I don’t like being on committees, but I force myself to be involved in the process by which quality measures are chosen. I bring skepticism to the meetings, even in regards to practices that are currently “evidence-based” – because history proves that many of these will eventually be found to be erroneous. I try to champion quality improvement processes that make the most sense, such as hand-washing, and getting unnecessary invasive hardware (such as unneeded Foley catheters, and IV lines) out as soon as possible.

Unfortunately, the un-professional behavior of a few among us has damaged the trust that most people have for their doctors, providing a rationale for monitoring and incentivizing our behavior. But real professionals don’t need to be financially incentivized to do what’s right. It is my opinion that the people who most want to incentivize us (politicians and administrators) do not have the wisdom to pick the right actions to incentivize, and may not always have the individual patient’s best interests at heart.

Capacity: You have to be cognitively, psychologically and physically healthy to do your best work as a doctor. I studied medicine pretty hard during my training, but I am fundamentally intellectually (and all-around) lazy. Once I went into practice, I found I had trouble keeping current with medical literature, no longer having to worry about board exams. Trying to force myself to read worked about as well as most diets. Eventually the problem was solved when I started a monthly Critical Care journal club with our fellows. This forced me to review the current literature each month, and actually read the articles carefully. We each have our own ways to stay current, but having a teaching job is a big advantage. It justifies study as a job duty, and protects some time for you to work on it.

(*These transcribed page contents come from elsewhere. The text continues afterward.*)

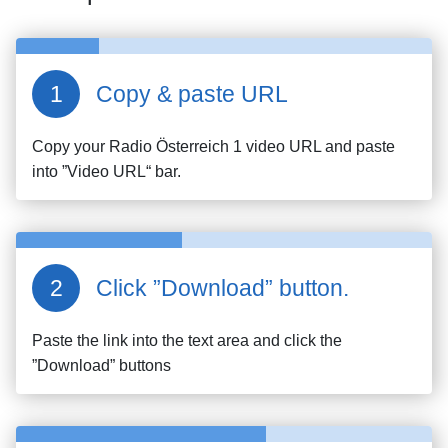
Copy & paste URL
Copy your
Radio Österreich 1
video URL and paste
into ”Video URL“ bar.
Click ”Download” button.
Paste the link into the text area and click the
”Download” buttons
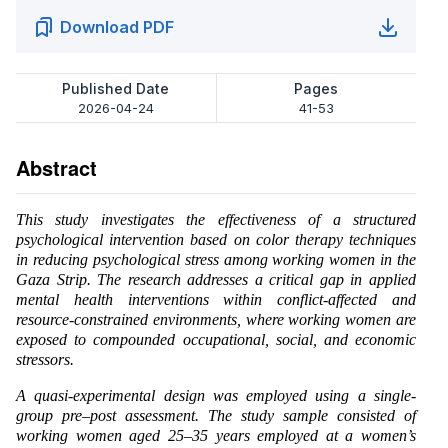
Download PDF
Published Date
Pages
2026-04-24
41-53
Abstract
This study investigates the effectiveness of a structured
psychological intervention based on color therapy techniques
in reducing psychological stress among working women in the
Gaza Strip. The research addresses a critical gap in applied
mental health interventions within conflict-affected and
resource-constrained environments, where working women are
exposed to compounded occupational, social, and economic
stressors.
A quasi-experimental design was employed using a single-
group pre–post assessment. The study sample consisted of
working women aged 25–35 years employed at a women’s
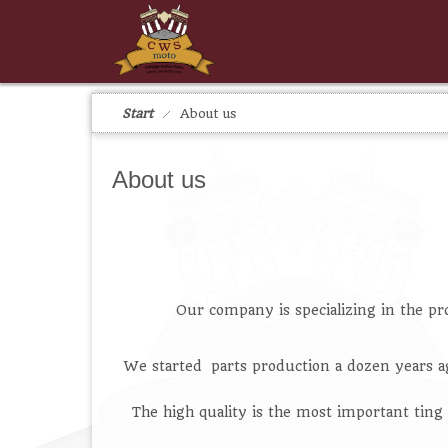
Start
About us
About us
Our company is specializing in the pr
We started parts production a dozen years a
The high quality is the most important ting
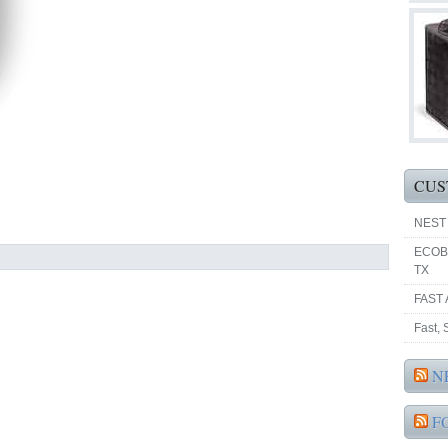
CUS
NEST
ECOB
TX
FAST 
Fast,
N
F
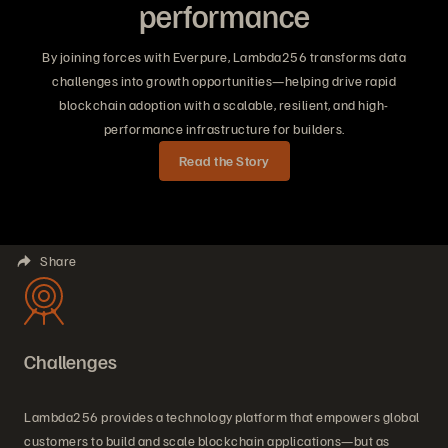
performance
By joining forces with Everpure, Lambda256 transforms data
challenges into growth opportunities—helping drive rapid
blockchain adoption with a scalable, resilient, and high-
performance infrastructure for builders.
Read the Story
Share
Challenges
Lambda256 provides a technology platform that empowers global
customers to build and scale blockchain applications—but as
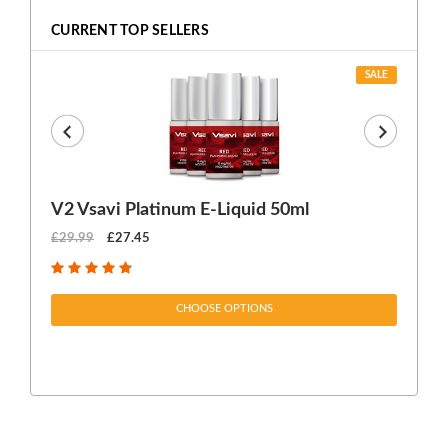
CURRENT TOP SELLERS
SALE
V2 Vsavi Platinum E-Liquid 50ml
EX
£29.99
£27.45
£1
CHOOSE OPTIONS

Happiness in your personal life will reflect on your ability to survive stress and maintain the right attitude at work. My wife Carolyn has been a wonderful blessing to me in this regard, and has helped me be a better doctor. Back in the days before we took night call, whenever my pager went off at night, it woke us both up. I would call in and try to figure out over the phone whether the patient was sick enough to warrant getting out of bed and driving in to the hospital in the middle of the night. It was pretty obvious to Carolyn that my ability to make good decisions when awoken from delta waves at 3 AM was questionable at best.  She suggested that I should just go in and see every ICU admit no matter how things sounded over the phone.  “You don’t do anything but toss and turn in bed anyway worrying that you should have gone in”.

This was a little extreme at the time for a teaching program, because we already had interns and residents in house all night. But it was endorsed by my wife, and it helped improve our patient care. The system was adopted by our entire group and practiced until we switched to 24-hour in-house coverage.  My happy marriage and supportive home life are an important counterbalance to the disappointments I often face in the ICU.      

Exercise regularly – you ought to be able to get some exercise even during your busiest work weeks. Whether you like running, yoga, weight-lifting or playing with your dog, your physical capacity and ability to concentrate will benefit from regular physical activity outside the hospital. I try to do some form of exercise at least twice a week, no matter how late I get home, even if it’s only for ten minutes.

Don’t take a job that will exceed your capacity to provide good care. I have seen hospitalists with a work list exceeding 50 patients for weekend rounds. No matter how efficient you are, no one can reliably do a good job with that magnitude of work load.

Feel free to comment if you disagree with part or all of the above. They are just the personal opinions of a confessed ex-altar-boy and boy scout!